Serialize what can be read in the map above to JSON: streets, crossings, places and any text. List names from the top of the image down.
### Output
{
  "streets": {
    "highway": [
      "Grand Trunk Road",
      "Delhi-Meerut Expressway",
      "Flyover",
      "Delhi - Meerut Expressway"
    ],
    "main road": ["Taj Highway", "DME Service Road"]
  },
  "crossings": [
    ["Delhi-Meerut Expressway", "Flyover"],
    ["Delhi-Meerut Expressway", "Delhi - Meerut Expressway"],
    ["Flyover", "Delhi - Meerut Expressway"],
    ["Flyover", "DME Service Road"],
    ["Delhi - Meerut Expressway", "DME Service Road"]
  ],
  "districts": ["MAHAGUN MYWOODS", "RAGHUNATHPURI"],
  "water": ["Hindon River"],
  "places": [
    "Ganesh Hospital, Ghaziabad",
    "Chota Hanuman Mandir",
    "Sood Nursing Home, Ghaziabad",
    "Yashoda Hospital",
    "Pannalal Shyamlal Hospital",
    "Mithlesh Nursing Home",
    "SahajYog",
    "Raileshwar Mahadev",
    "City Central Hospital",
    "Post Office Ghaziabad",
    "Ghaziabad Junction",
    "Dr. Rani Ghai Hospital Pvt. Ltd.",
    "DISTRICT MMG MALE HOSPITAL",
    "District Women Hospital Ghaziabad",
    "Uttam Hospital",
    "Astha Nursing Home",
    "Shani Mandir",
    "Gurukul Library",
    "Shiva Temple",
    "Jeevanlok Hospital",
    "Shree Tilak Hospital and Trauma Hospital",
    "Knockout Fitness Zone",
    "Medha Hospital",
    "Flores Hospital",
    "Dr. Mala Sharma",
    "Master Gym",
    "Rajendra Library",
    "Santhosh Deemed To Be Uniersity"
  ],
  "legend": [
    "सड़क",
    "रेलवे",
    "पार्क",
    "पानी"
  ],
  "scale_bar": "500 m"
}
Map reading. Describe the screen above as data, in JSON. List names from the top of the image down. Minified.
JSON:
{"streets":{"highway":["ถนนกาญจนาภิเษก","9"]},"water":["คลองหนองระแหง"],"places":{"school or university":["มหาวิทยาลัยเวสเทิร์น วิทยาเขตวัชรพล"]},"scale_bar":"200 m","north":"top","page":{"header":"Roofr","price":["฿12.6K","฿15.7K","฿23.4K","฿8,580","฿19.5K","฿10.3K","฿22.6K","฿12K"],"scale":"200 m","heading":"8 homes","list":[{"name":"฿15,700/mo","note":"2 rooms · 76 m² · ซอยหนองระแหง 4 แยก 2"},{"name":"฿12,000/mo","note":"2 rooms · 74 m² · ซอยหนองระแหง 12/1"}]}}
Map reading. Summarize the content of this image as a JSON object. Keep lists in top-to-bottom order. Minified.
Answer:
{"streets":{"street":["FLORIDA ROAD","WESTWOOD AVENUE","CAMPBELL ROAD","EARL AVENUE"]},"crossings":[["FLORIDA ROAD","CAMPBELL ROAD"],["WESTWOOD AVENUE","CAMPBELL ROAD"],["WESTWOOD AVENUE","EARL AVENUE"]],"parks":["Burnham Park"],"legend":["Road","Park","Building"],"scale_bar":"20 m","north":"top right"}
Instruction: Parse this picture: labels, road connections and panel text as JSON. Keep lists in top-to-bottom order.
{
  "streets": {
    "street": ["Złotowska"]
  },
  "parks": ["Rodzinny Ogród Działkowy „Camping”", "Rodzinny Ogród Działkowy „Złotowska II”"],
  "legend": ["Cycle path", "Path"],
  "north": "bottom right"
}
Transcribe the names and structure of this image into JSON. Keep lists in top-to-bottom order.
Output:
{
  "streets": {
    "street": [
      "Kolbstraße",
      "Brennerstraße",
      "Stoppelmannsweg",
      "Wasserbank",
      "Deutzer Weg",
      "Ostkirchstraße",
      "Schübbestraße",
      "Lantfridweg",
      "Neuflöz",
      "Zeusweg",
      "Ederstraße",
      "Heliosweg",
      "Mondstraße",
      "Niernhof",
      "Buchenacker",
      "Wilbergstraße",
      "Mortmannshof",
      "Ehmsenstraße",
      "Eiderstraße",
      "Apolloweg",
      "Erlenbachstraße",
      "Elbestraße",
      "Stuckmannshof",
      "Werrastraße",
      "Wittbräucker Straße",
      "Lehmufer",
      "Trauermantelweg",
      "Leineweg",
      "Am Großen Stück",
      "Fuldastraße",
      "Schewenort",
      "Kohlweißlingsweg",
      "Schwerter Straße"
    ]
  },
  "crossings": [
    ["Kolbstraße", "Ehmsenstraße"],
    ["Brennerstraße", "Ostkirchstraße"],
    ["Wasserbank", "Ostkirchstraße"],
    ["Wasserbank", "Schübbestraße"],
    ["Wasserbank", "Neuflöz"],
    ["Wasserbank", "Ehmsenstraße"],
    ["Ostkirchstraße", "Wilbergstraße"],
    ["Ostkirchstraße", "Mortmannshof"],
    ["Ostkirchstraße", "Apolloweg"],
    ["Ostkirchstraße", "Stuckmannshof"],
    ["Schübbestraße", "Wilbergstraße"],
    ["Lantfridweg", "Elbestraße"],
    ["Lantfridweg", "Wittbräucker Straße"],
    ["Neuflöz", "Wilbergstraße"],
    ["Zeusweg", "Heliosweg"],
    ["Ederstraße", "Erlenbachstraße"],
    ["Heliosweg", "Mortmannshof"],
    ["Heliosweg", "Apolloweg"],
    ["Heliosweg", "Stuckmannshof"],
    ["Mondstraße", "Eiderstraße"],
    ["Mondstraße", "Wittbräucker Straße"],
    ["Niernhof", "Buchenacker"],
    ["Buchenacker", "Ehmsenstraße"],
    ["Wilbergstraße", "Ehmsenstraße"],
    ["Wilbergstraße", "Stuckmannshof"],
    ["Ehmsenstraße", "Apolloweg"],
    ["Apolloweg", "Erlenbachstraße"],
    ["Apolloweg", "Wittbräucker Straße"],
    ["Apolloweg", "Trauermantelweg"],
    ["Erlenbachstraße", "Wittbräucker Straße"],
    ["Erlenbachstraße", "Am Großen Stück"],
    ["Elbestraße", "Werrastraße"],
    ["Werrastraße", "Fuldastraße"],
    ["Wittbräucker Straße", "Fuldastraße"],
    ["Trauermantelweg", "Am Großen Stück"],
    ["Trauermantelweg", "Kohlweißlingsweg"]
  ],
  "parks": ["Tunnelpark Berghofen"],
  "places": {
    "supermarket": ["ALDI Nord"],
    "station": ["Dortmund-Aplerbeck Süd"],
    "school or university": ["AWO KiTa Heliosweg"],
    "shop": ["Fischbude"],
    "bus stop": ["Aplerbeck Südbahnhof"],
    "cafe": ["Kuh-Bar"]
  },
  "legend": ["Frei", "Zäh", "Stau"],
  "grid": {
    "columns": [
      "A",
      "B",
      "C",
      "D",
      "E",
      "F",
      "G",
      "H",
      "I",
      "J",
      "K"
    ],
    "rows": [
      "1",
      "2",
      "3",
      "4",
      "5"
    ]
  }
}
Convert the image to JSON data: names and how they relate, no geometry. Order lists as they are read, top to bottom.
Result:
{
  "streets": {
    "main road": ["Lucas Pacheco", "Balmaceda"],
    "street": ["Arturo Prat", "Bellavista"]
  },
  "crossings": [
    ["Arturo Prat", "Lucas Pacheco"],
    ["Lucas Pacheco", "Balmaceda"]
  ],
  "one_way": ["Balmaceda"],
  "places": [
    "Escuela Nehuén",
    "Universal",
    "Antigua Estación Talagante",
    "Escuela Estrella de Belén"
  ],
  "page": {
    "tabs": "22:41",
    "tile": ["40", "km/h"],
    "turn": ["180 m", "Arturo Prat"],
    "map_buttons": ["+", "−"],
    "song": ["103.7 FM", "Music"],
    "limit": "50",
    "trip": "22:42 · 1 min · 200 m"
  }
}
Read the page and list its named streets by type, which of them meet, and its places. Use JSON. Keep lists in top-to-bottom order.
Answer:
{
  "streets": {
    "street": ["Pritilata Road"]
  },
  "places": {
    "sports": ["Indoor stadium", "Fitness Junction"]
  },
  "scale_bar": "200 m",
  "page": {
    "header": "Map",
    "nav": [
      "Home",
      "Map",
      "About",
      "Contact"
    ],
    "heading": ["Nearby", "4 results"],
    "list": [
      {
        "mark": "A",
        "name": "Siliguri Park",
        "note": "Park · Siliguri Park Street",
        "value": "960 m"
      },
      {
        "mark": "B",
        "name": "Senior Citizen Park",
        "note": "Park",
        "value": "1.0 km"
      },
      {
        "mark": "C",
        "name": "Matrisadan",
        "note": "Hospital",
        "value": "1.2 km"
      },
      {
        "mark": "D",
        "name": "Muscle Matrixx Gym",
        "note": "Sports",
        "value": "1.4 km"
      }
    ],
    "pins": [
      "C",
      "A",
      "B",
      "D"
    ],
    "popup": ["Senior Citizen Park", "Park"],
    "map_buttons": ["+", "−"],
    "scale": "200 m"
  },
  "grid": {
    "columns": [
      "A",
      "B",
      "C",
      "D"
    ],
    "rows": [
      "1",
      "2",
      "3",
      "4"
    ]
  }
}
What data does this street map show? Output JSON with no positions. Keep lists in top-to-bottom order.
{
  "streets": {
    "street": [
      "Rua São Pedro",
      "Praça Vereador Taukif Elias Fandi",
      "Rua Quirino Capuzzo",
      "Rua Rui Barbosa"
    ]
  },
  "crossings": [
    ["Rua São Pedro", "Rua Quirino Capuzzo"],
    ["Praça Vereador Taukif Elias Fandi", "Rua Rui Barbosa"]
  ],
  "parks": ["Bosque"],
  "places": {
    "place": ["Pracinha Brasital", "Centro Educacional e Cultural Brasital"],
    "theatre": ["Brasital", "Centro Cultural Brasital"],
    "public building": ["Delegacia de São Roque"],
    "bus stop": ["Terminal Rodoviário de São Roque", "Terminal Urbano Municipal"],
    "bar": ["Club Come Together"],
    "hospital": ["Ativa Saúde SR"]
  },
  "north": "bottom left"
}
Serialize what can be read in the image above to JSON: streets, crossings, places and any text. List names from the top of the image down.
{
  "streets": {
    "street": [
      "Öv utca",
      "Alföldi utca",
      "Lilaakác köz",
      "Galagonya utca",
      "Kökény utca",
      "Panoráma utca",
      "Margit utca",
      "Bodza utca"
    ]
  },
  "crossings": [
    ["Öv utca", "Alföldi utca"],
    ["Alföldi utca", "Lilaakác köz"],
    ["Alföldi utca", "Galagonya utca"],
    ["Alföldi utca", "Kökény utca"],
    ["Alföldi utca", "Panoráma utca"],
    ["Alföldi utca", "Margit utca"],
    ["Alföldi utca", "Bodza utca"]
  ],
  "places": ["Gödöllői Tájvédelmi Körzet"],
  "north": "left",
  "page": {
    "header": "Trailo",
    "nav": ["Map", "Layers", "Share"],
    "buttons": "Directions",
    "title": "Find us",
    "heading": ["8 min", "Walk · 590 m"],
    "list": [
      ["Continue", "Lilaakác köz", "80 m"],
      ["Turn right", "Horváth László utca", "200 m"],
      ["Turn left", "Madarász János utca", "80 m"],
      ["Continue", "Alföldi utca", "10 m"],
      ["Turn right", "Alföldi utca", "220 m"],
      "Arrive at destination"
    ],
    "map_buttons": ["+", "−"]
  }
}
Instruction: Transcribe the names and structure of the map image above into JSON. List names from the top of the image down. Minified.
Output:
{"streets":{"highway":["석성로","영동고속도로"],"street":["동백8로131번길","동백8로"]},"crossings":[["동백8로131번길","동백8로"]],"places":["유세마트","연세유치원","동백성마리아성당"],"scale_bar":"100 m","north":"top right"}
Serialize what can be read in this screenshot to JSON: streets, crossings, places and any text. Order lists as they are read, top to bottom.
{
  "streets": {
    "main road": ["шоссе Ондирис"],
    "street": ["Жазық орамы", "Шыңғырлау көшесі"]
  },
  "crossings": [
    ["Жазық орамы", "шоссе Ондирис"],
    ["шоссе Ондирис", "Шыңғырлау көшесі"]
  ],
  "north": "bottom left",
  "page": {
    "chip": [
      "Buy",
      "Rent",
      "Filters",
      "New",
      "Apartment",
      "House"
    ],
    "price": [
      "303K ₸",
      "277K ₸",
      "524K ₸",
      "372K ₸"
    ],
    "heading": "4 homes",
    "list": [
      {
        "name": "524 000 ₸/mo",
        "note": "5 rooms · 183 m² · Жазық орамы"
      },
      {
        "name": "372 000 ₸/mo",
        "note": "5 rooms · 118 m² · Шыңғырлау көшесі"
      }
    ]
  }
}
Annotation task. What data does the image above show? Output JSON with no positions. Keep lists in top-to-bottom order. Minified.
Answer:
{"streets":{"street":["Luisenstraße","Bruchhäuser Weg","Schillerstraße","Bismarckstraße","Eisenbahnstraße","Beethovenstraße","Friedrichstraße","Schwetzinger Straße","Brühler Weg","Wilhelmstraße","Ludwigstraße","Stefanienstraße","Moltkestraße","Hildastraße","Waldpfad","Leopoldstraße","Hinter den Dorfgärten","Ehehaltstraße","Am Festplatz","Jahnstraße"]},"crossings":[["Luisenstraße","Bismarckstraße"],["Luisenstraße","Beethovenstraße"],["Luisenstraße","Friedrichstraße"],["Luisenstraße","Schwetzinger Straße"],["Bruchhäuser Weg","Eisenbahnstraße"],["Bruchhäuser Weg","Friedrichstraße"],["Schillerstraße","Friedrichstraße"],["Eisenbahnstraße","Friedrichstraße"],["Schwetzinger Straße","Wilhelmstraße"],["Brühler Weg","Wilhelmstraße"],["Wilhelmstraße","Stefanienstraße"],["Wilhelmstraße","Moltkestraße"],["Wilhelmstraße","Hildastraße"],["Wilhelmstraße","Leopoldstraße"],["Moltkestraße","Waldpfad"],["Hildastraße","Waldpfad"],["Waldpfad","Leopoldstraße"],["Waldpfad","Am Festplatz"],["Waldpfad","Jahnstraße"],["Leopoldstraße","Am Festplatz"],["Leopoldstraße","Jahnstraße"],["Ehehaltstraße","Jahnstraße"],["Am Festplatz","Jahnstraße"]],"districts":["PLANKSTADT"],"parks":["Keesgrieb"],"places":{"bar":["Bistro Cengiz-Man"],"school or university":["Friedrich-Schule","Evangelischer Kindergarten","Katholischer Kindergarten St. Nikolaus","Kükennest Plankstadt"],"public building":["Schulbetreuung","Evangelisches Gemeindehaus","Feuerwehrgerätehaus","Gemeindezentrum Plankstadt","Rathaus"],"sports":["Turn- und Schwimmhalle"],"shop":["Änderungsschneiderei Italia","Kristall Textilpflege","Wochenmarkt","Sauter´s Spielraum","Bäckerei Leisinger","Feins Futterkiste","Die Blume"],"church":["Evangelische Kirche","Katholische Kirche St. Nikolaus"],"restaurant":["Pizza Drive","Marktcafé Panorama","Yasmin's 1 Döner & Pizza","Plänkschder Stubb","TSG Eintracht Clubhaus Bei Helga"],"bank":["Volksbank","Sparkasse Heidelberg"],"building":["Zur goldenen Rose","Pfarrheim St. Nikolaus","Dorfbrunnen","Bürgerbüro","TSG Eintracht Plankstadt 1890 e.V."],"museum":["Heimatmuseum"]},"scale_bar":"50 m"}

***

• Aim of the task: Where does the word "Großen" appear in the material above? Copy every line that holds it.

• Result:
      "Am Großen Stück",
    ["Erlenbachstraße", "Am Großen Stück"],
    ["Trauermantelweg", "Am Großen Stück"],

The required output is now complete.